BEGIN Record excerpts
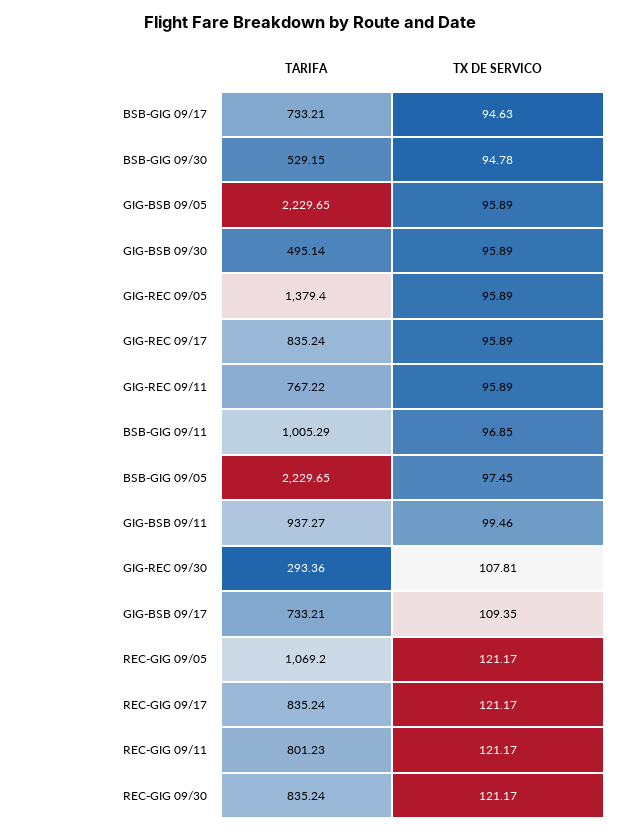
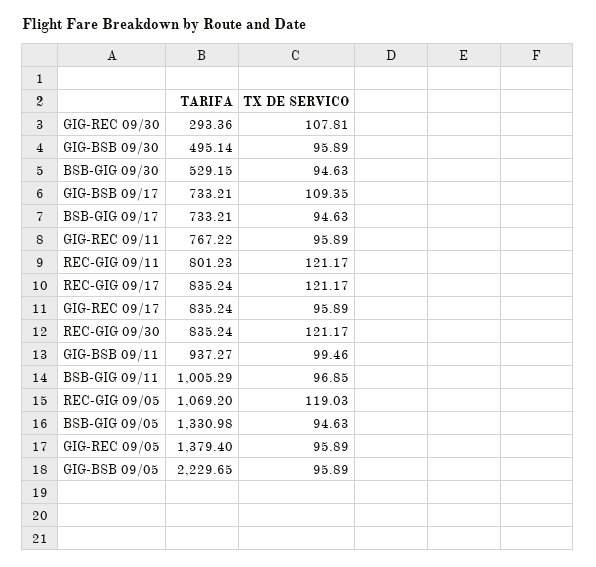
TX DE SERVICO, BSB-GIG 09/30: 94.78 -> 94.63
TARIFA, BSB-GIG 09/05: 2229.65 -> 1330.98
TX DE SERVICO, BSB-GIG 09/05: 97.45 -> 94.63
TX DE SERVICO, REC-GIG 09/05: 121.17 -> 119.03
END Record excerpts
BEGIN Record excerpts
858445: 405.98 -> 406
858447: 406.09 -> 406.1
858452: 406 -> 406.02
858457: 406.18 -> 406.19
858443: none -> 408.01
END Record excerpts
* Work to complete
Since only part of the listing is wanted, copy exactly the lines from the one holding "858447: 406.09 -> 406.1" to the one holding "858443: none -> 408.01", both included.

* Written reply
858447: 406.09 -> 406.1
858452: 406 -> 406.02
858457: 406.18 -> 406.19
858443: none -> 408.01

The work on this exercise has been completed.